To cap off this little post, I decided to use gganimate to show how the ratings of some nations have changed over time. It’s a nice little sanity test that we’ve scraped data correctly, but also, as a football nerd, I enjoy seeing how nations have risen and fallen over the years

library(gganimate)

p <- elo_data %>%
  # select out a few nations
  filter(nation %in% c(
    "Brazil",
    "England",
    "Canada",
    "Hungary",
    "Nigeria",
    "Japan"
  )) %>%
  # going to take the average over every 4 months
  # could use zoo::rollmean but also want to cut down plotting
  mutate(month = as.numeric(format(date, "%m")),
         year = as.numeric(format(date, "%Y"))) %>%
  mutate(third = case_when(
    month < 5 ~ 0,
    month < 9 ~ 33,
    TRUE ~ 66
  )) %>%
  mutate(year = as.numeric(paste0(year, ".", third))) %>%
  group_by(nation, year) %>%
  summarise(rating_av = mean(rating)) %>%
  ungroup() %>%
  # pipe into ggplot
  ggplot(aes(x = year, y = rating_av, group = nation)) +
  # coloured line per nations
  geom_line(size = 1.5, aes(colour = nation)) +
  scale_colour_manual(values = c("goldenrod", "red", "grey60", "green", "darkblue", "forestgreen")) +
  labs(title = "ELO Rating of Selected Nations over Time",
       subtitle = "date from eloratings.net",
       x = "year",
       y = "ELO rating") +
  theme_minimal() +
  theme(legend.position="bottom") +
  # gganimate reveal
  transition_reveal(year)

# save the gif
gif <- animate(p, nframes = 20)

Which if we render gives us

!()[https://i.imgur.com/4cgBX48.gif]

And the data looks good!

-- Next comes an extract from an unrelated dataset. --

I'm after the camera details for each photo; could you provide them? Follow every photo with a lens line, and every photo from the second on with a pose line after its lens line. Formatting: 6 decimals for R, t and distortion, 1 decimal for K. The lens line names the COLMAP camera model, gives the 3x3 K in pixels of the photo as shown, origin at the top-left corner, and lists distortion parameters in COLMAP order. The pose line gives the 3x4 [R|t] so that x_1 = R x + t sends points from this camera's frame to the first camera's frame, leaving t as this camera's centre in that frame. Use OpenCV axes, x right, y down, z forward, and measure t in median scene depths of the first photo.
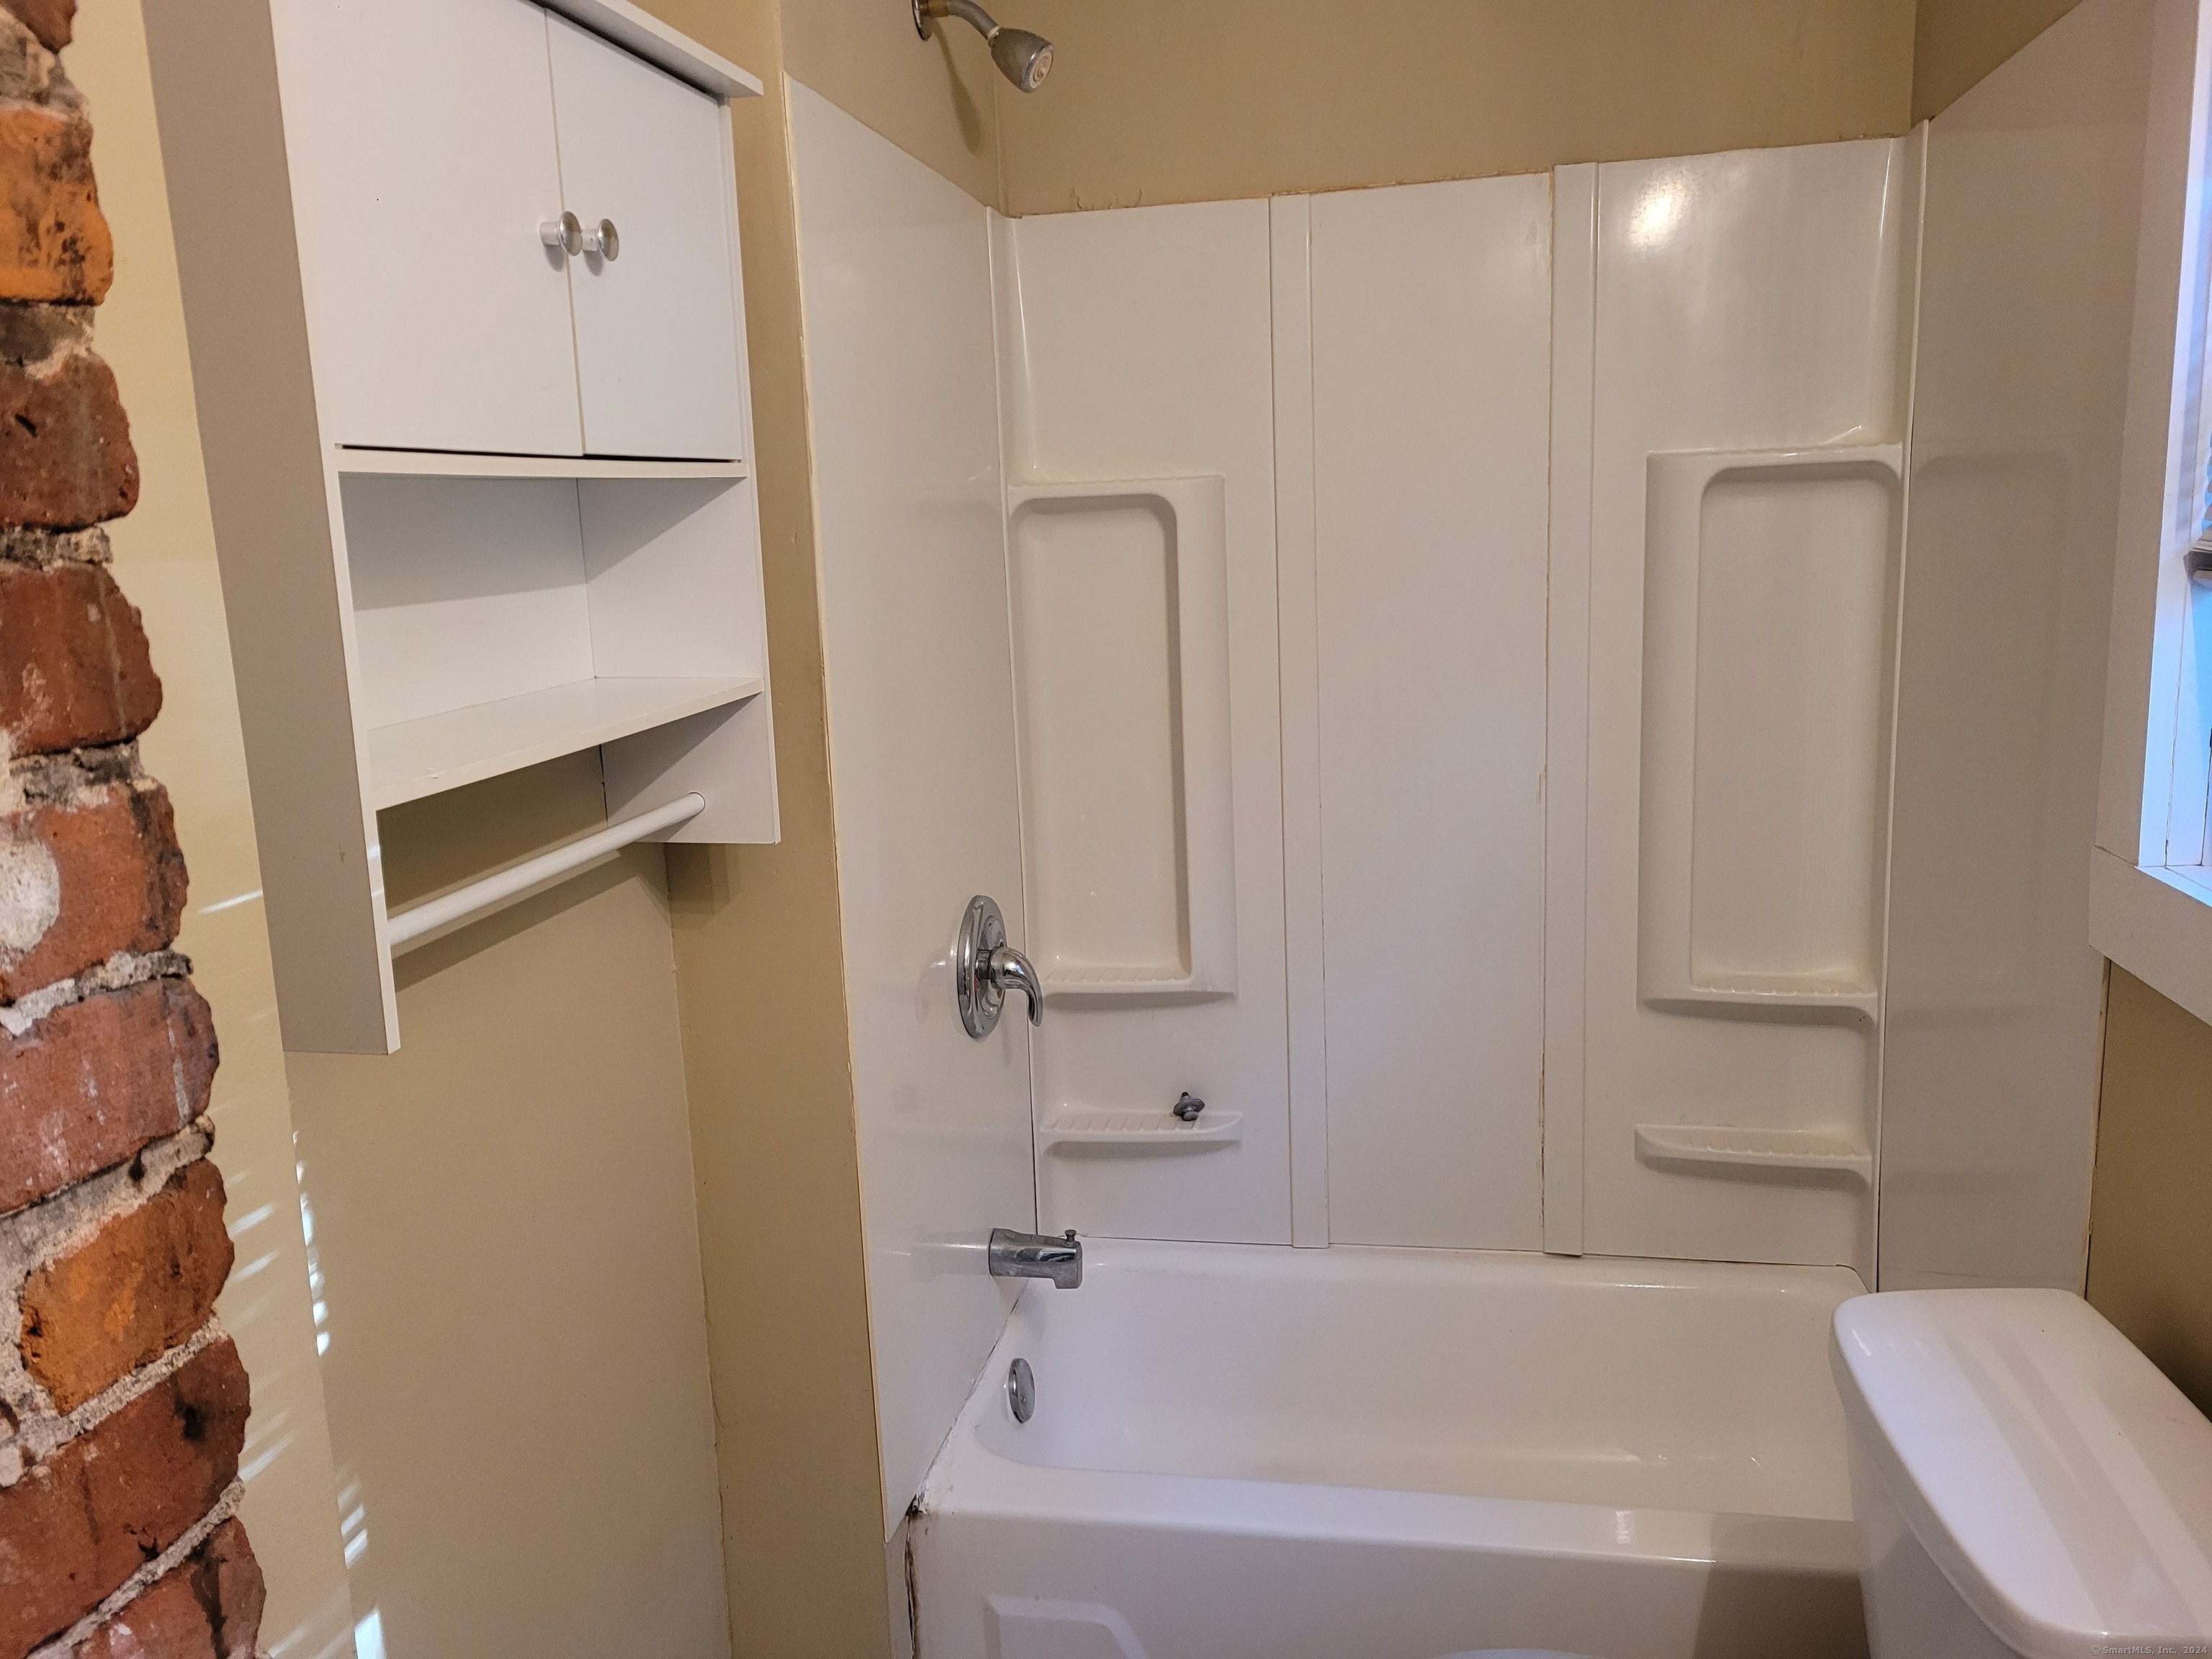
lens RADIAL K [[1644.8, 0, 1110.5], [0, 1644.8, 814.4], [0, 0, 1]] dist [0.064826, -0.050552]
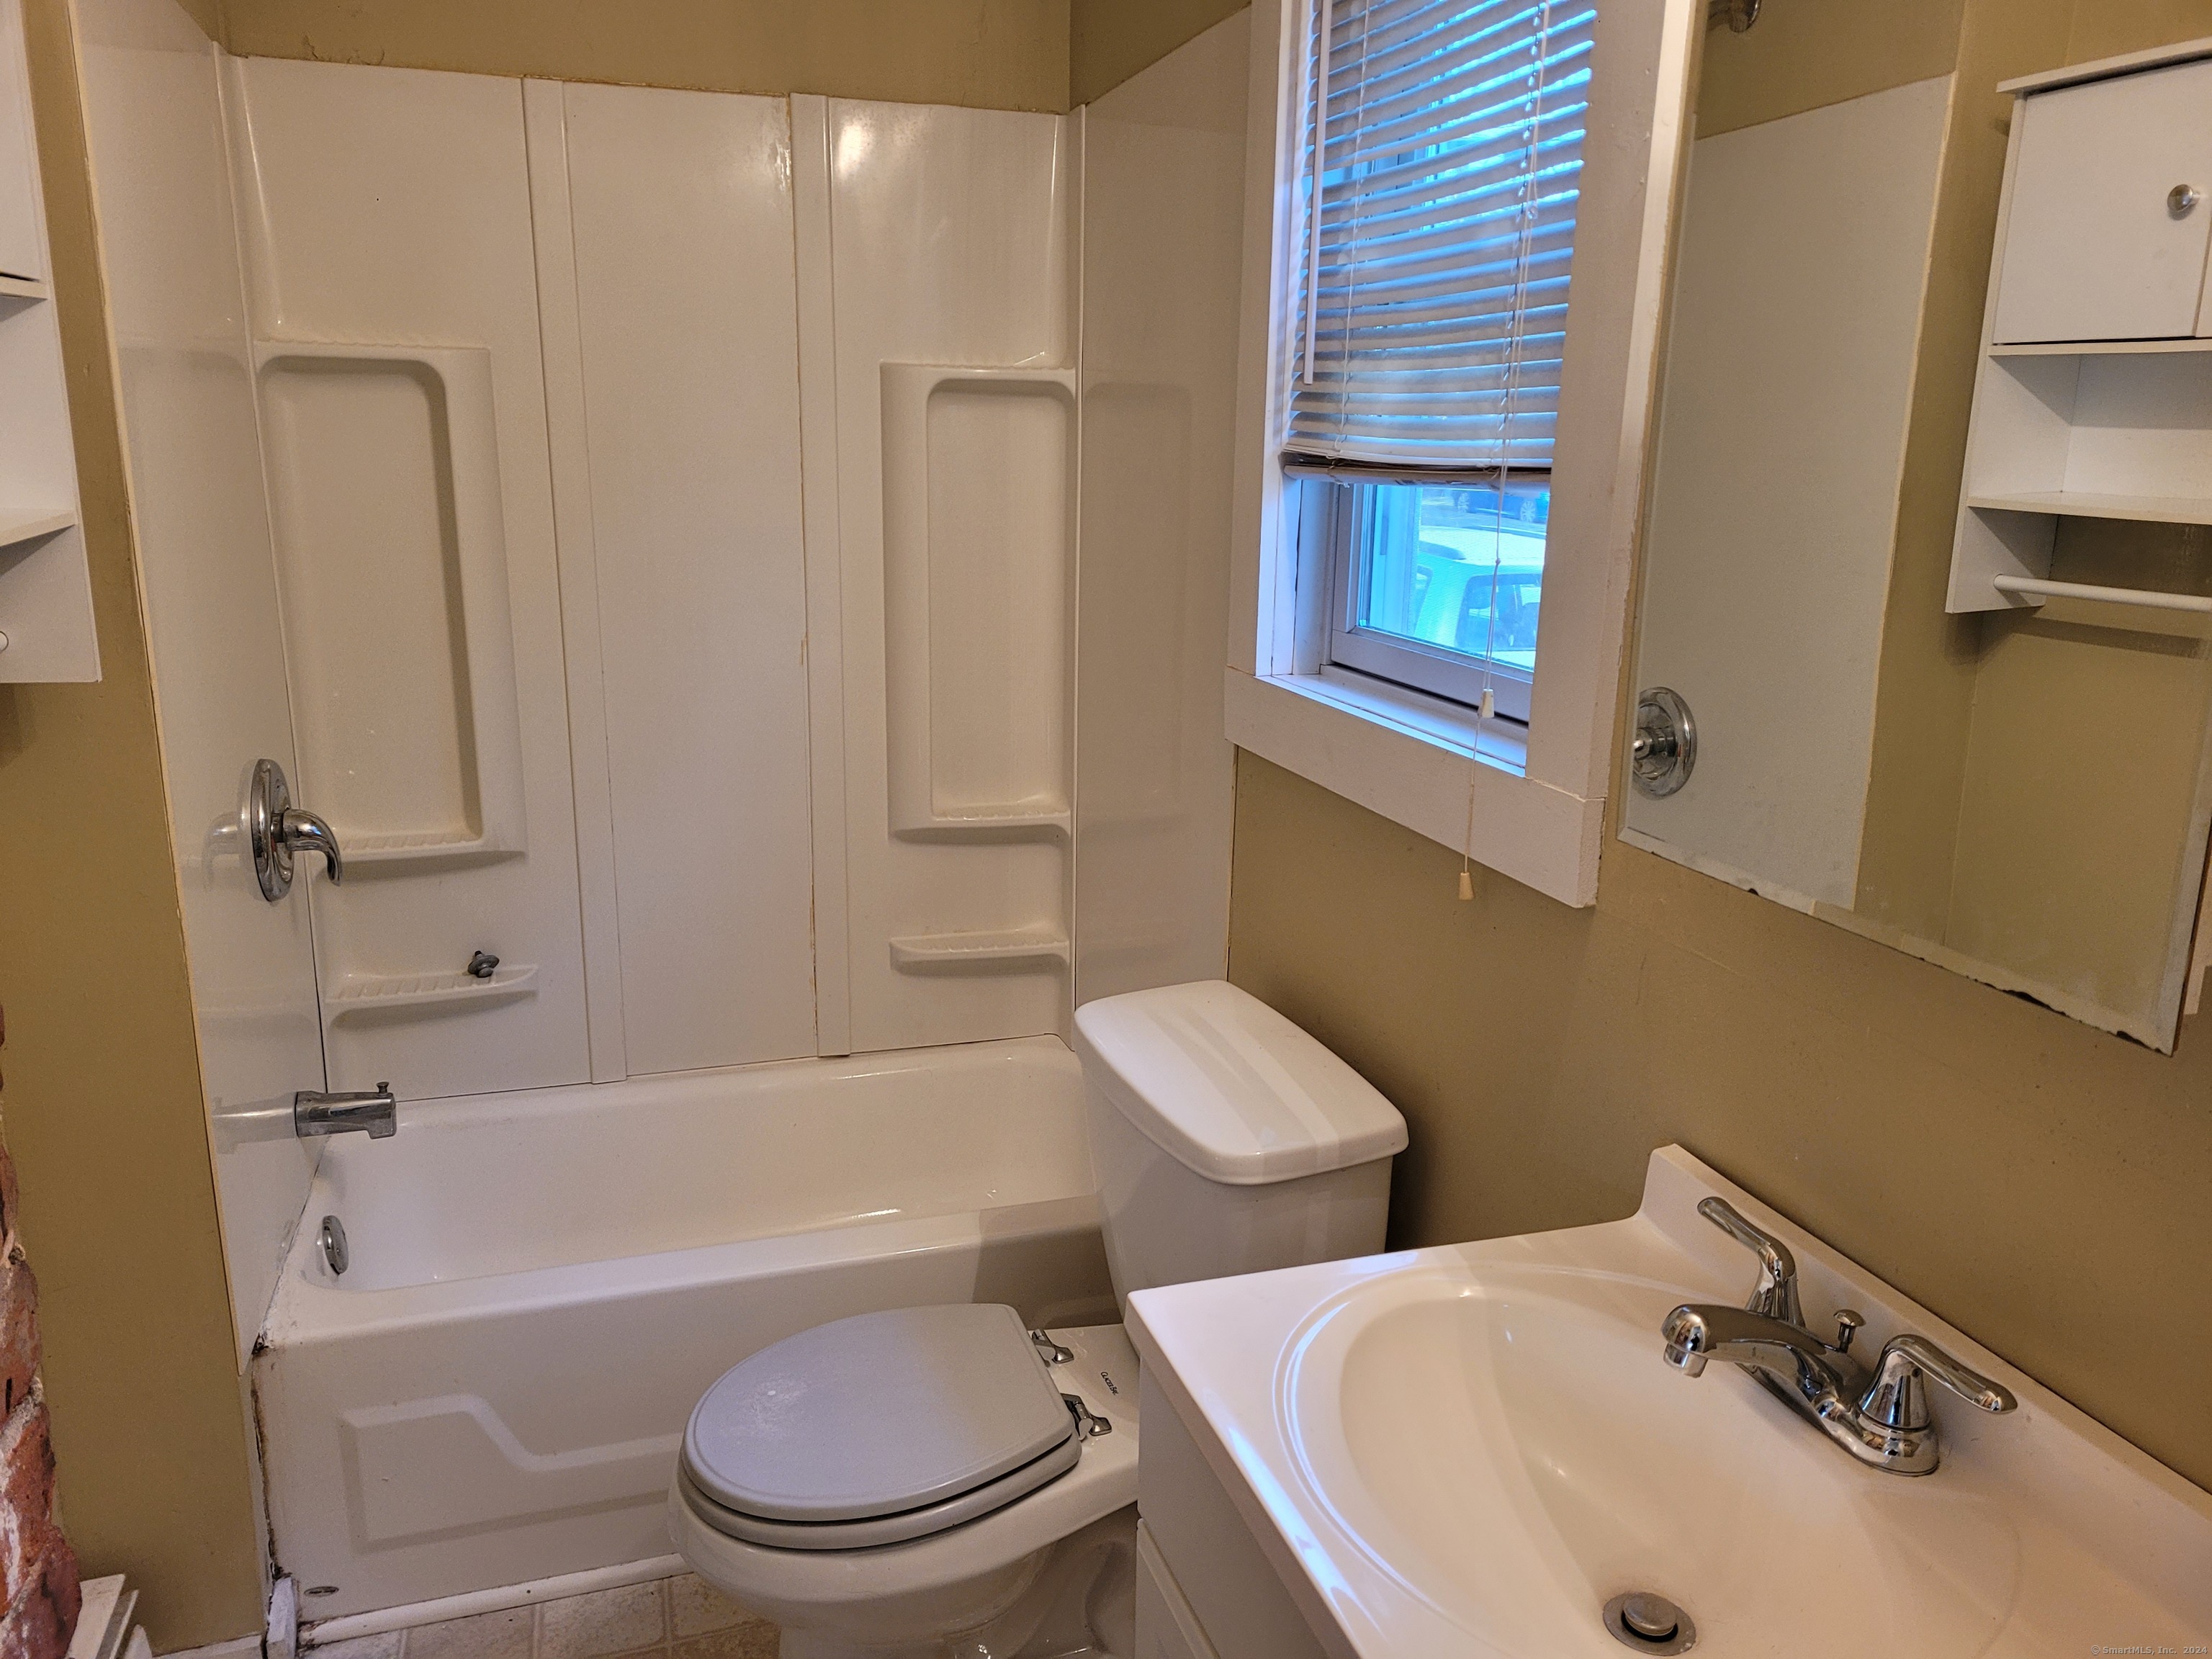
lens RADIAL K [[1644.8, 0, 1093.1], [0, 1644.8, 827.0], [0, 0, 1]] dist [0.064826, -0.050552]
pose [[0.885360, -0.055343, 0.461600, -0.099310], [0.030058, 0.997626, 0.061955, 0.041556], [-0.463933, -0.040978, 0.884922, -0.111195]]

The Mighty Magyar Hungary team of the 1950s can be seen to peak before the nations long decline, whereas the opposite is true for Japan. Overall, I’m pretty happy with the result. It could surely be cleaned up using rolling means and more careful plotting, but for a small example to plot the output from the scraping (the real point for this post) it serves a purpose.